» WHAT YOU HAVE TO DO
All of the data should be repeated exactly; pictures are not part of the copy.

» DATA UNDER STUDY
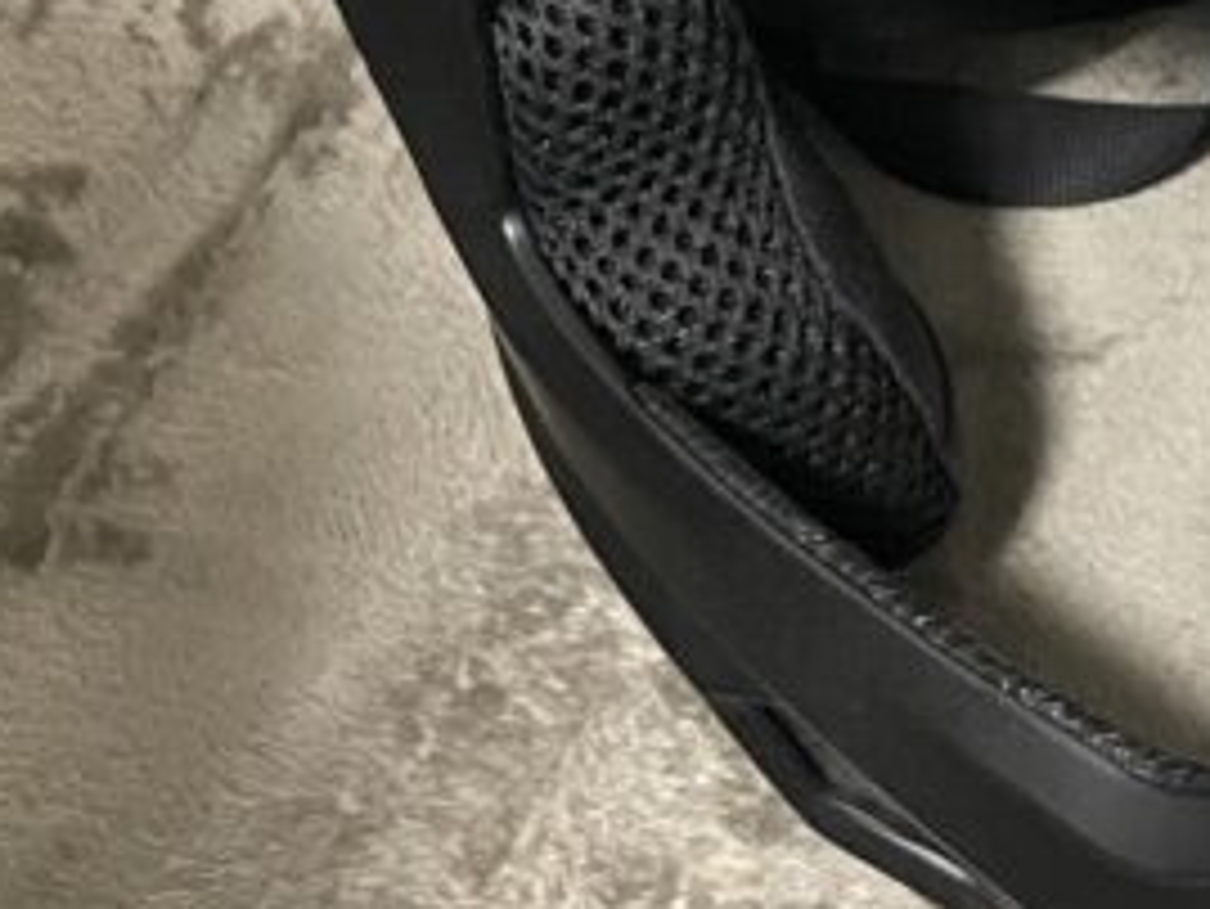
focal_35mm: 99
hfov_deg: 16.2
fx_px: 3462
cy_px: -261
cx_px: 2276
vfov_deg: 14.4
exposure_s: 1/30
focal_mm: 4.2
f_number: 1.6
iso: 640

» TASK OUTPUT
focal_35mm: 99
hfov_deg: 16.2
fx_px: 3462
cy_px: -261
cx_px: 2276
vfov_deg: 14.4
exposure_s: 1/30
focal_mm: 4.2
f_number: 1.6
iso: 640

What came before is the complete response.